CrossGen also published a number of books that didn't take place within the Sigilverse, such as The Crossovers, and weren't related to it at all. Since these projects were taken on in the later days of the company's existence, many of them didn't last long, and quite a few were announced but never published, as the company declared chapter eleven and eventually sold all its assets to Disney. Notable among these is Abadazad, a surreal children's fantasy title which was the incentive for Disney buying CrossGen out. They published a handful of children's books based on that premise.

After Disney purchased Marvel Comics, it attempted a new CrossGen comic imprint, starting with 4-issue limited series of Ruse, which still starred detective Simon Archard, and Sigil, which was In Name Only to the previous title. Although a third title was added, Mystic, which kept the basic concept of "magical sisters in a fantasy world and the 'wrong' one is The Chosen One," the various limited series only met with middling success and the imprint was cancelled.

Not to be confused with the common Fan Fic tag "crossgen," which means "cross-gender," referring to a Gender Bender or Gender Flip.

Tropes found in the Sigilverse as a whole include:

  • Arc Symbol: The Sigil itself.
  • Call to Adventure: All the Sigil-bearers get a glowy tattoo and strange powers foisted on them without warning. Adventure ensues.
  • Comes Great Responsibility: With glowy tattoo comes glowy responsibility, whether you want it or not.
  • Crisis Crossover: The last two comics of the original Sigilverse were Negation War, which was going to consist of all the sigil-powered heroes fighting the villains of the anti-sigil-verse. Alas, the company went under at that point.
    • Negation War itself was rushed into print prematurely when it became clear the company wasn't going to last much longer. Literal (meta) crisis crossover?
  • Cut Short: One of the most infamous examples.
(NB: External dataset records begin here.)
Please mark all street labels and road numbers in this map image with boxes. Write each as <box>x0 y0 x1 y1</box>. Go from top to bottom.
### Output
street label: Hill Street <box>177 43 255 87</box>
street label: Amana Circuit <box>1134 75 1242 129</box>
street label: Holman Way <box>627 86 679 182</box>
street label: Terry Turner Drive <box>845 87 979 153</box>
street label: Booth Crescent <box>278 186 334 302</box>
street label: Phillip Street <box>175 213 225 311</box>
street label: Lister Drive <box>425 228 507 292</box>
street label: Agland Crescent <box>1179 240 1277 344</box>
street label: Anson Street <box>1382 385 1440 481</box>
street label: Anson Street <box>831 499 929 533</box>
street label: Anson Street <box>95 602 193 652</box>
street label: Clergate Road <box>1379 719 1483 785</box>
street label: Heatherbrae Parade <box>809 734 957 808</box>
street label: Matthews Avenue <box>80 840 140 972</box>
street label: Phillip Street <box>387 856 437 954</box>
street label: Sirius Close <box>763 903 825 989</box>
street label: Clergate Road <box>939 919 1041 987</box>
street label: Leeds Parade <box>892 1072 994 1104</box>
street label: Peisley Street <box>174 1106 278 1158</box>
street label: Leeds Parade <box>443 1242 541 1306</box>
The company's financial collapse meant the sprawling, epic Myth Arc went unresolved. This example is so bad that even a short miniseries meant to give some semblance of an ending ended up getting nipped before it could finish.
  • Evil Chancellor: Many of the sigil-bearers acquired enemies. Those enemies often then acquired mysterious advisors with strange powers. These advisors were usually members of The First, who didn't trust this whole sigil-giving thing.
  • Fanservice: The early issues of the core four were rife with it, including Panty Shots and Navel-Deep Neckline. However, a few months in, the creators convinced the senior editor that the books would sell on their innate strengths, and didn't need to pander. You can identify this moment, because all the main female characters suddenly put more clothes on.
  • Power Tattoo: The sigil itself, a yellow/red yin/yang-ish symbol that grants great power. Some people get variants, such as the double-tailed orange sigil in Crux, or the negative-space "N" symbol of the Negation.